Land in the West is Purchased
The Erie Canal, opened in 1825, had become a pathway for many to migrate west. "In 1834 Rev. George W. Gale of Oneida county, New York, matured a plan for planting a colony in the West which should be a center of moral and intellectual influence. Later he issued a circular setting forth his plan and soliciting subscribers.(1)" A subscribers' committee led by George Washington Gale purchased 17 acres in Knox County in 1835.
"The subscribers sold their farms in New York, packed their household goods, hitched their work horses to the farm wagons, and got ready for the toilsome journey to Illinois. Some made a round of farewell visits to relatives they never expected to see again, going miles out of their way to spend a night with parents who shook their heads at so wild an adventure, as age ever does at youth.(3)"
The first settlers, including Riley Root, arrived in 1836. His sister and brother-in-law, Clarissa and Noble Phelps, were among the second group of settlers.

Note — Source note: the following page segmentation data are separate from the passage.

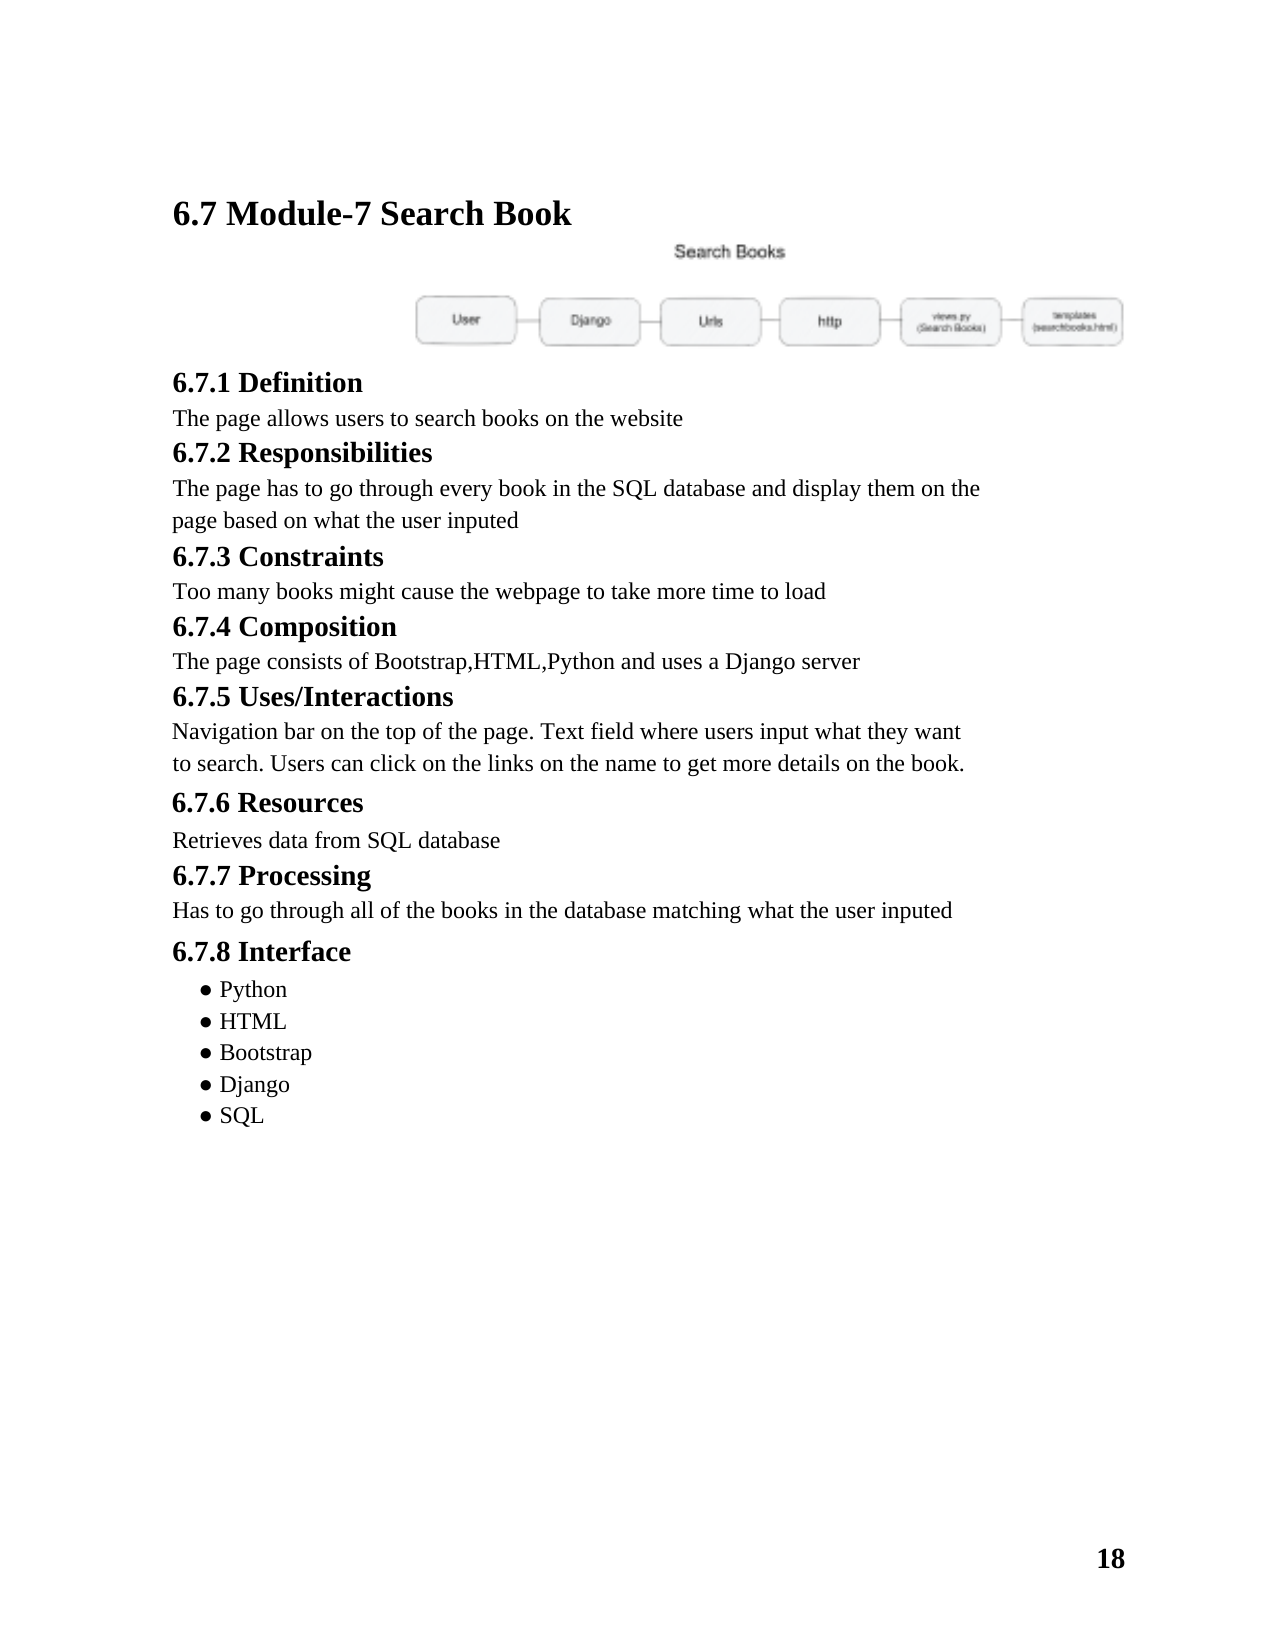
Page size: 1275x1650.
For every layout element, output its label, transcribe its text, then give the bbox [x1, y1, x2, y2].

text 6.7.6 Resources [172, 785, 986, 819]
text The page consists of Bootstrap,HTML,Python and uses a Django server [172, 647, 1125, 674]
text Has to go through all of the books in the database matching what the user inputed [172, 896, 964, 924]
text ● SQL [198, 1101, 1125, 1128]
text ● Bootstrap [198, 1038, 1125, 1066]
text ● Python [198, 975, 1125, 1003]
text 6.7.8 Interface [172, 934, 964, 967]
text 6.7.5 Uses/Interactions [172, 679, 1125, 712]
text 6.7.1 Definition [172, 366, 1125, 399]
text Too many books might cause the webpage to take more time to load [172, 577, 1125, 604]
text ● HTML [198, 1007, 1125, 1035]
text 6.7.2 Responsibilities [172, 436, 1125, 469]
text 6.7.3 Constraints [172, 539, 1125, 572]
subtitle 6.7 Module-7 Search Book [173, 193, 1125, 233]
text Retrieves data from SQL database [172, 826, 1125, 854]
text The page has to go through every book in the SQL database and display them on the page based on what the user inputed [172, 474, 1018, 534]
text The page allows users to search books on the website [172, 404, 1125, 431]
picture [414, 241, 1125, 349]
text 6.7.7 Processing [172, 858, 1125, 892]
text ● Django [198, 1069, 1125, 1097]
text Navigation bar on the top of the page. Text field where users input what they want to search. Users can click on the links on the name to get more details on the book. [172, 717, 986, 777]
text 6.7.4 Composition [172, 609, 1125, 642]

The "Ill-fated" Canal Boat Trip West
According to the History of Knox College(3), "The historic canal boat trip of the spring and summer of 1836 was made up of a series of vicissitudes and disasters seldom paralleled in the history of pioneer emigration. John C. Smith, of Oneida County, New York, one of the subscribers to Mr. Gale's enterprise, was the owner of a number of boats on the Erie canal. It occurred to him that such a boat could be utilized in making the trip by water to their far distant future home in Illinois.

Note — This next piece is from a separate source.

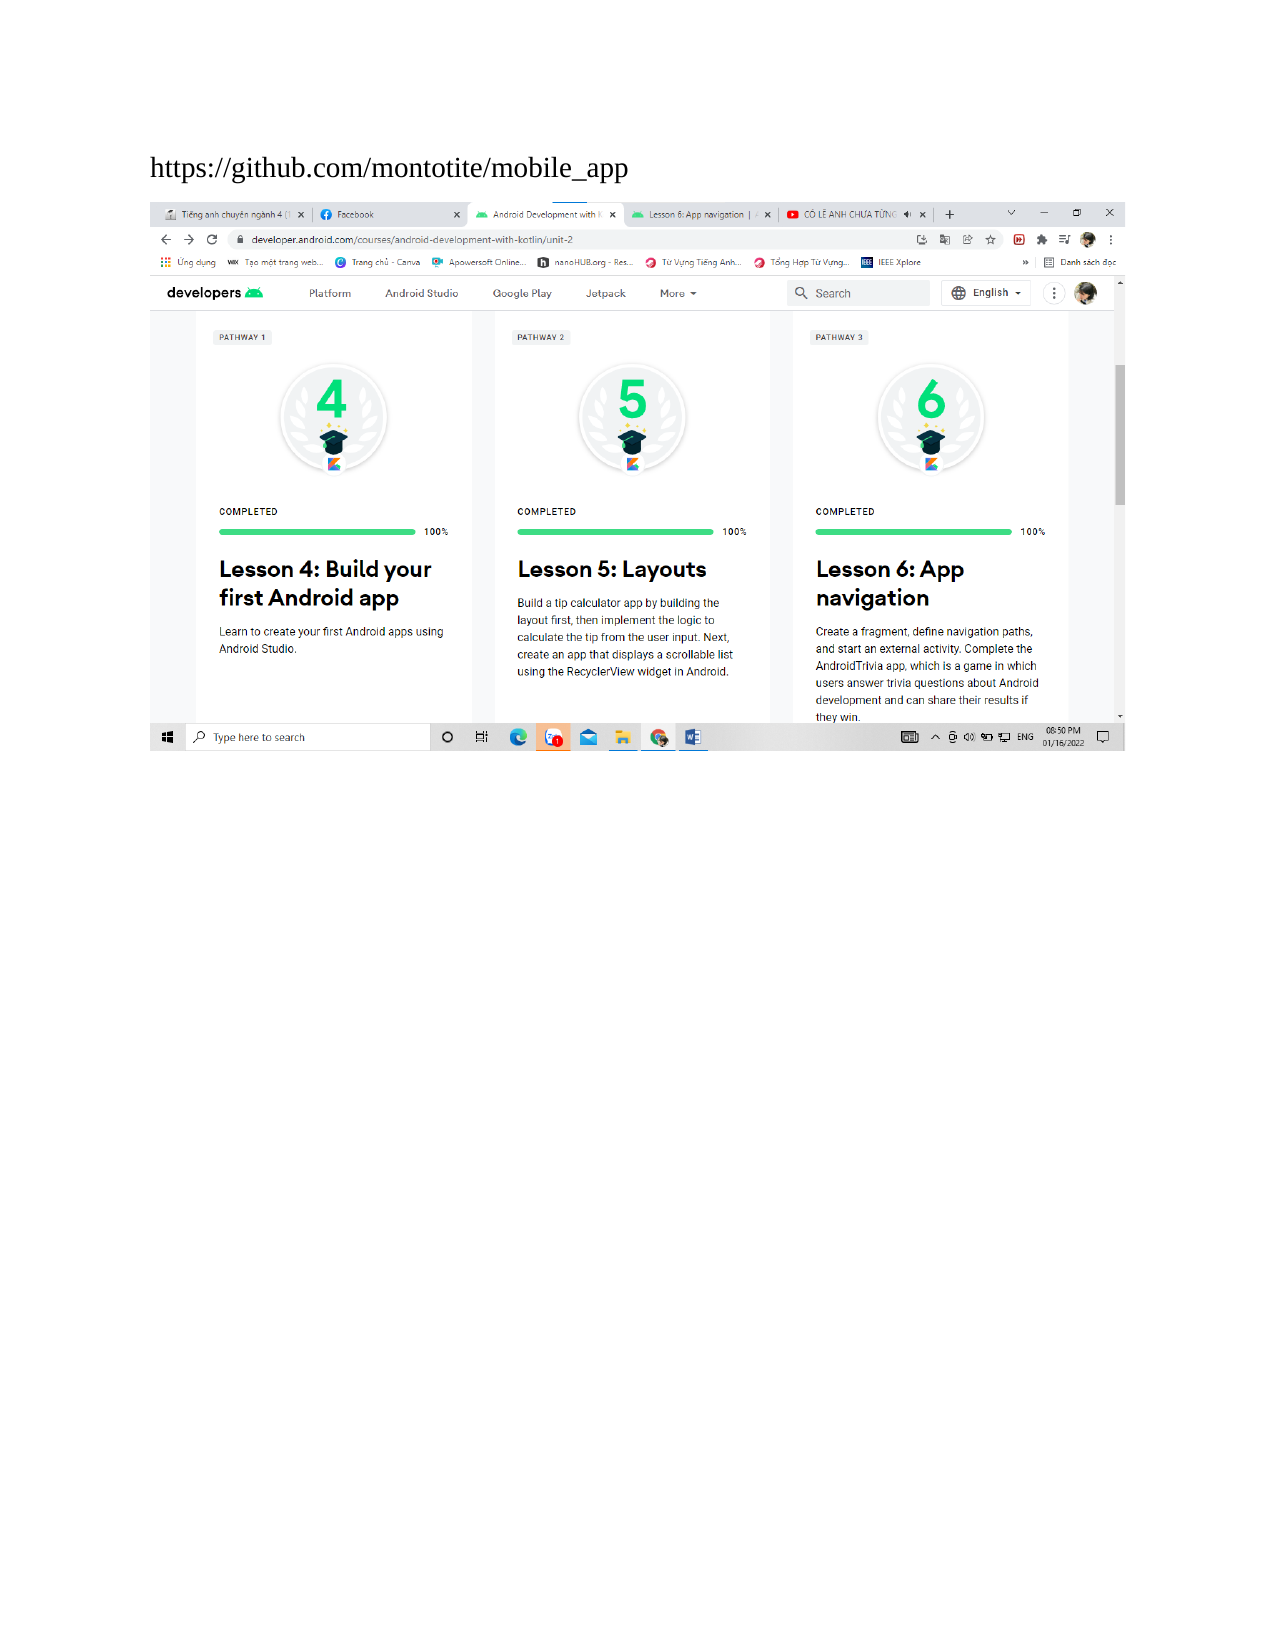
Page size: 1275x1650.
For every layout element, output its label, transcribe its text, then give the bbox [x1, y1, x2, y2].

text https://github.com/montotite/mobile_app [150, 150, 1125, 183]
picture [150, 202, 1125, 751]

"Accordingly he consulted with others of the subscribers, with the result that a company was formed to buy a canal boat on shares, fit it up for passenger service and embark in it for a trip of a thousand miles or more over an untried water-way, untried, at least, in so far as that kind of a venture was concerned. A strong team was bought which could be used on the tow-path, and all preparations being completed they loaded their goods, stowed them away in the men's cabin and embarked".
Members in the Company
"The company numbered thirty-seven, and was made up of men, women and children, ranging in age from a babe of three weeks to men and women of forty or fifty years. Mr. Smith was the captain of the boat and backer of the party; his wife at first did the cooking and the housekeeping, but these duties proving to be too heavy in so large a family, the cooking was afterward shared with two others, Mrs. Phelps and Mrs. Mills."
"The persons making up the party were Captain Smith and wife; Miss Catherine Ann Watson, a niece of Mrs. Smith, and two little sons of Dr. Grant, a Nestorian missionary, who came under their care; Mr. and Mrs. Mills, two sons and a daughter; Miss Hannah Adams, a sister of Mrs. Mills; a girl named Mariah Fox, and a negro boy named Harry, who was under the charge of Mr. Mills; Mr. Lyman, his wife, two sons and two daughters; Mr. Orrin Kendall, his wife and two little sons; John Kendall; N. H. Losey, his wife and one child; Henry Hitchcock, a brother of Mrs. Losey ; Mrs. Clarissa Phelps, two daughters and one son, two nieces and one nephew (the children of Riley Root); John Bryan and a negro who steered the boat. This negro expected to stay with the colony, but when he heard that the law of the state required some one to be responsible for his behavior he went back to New York."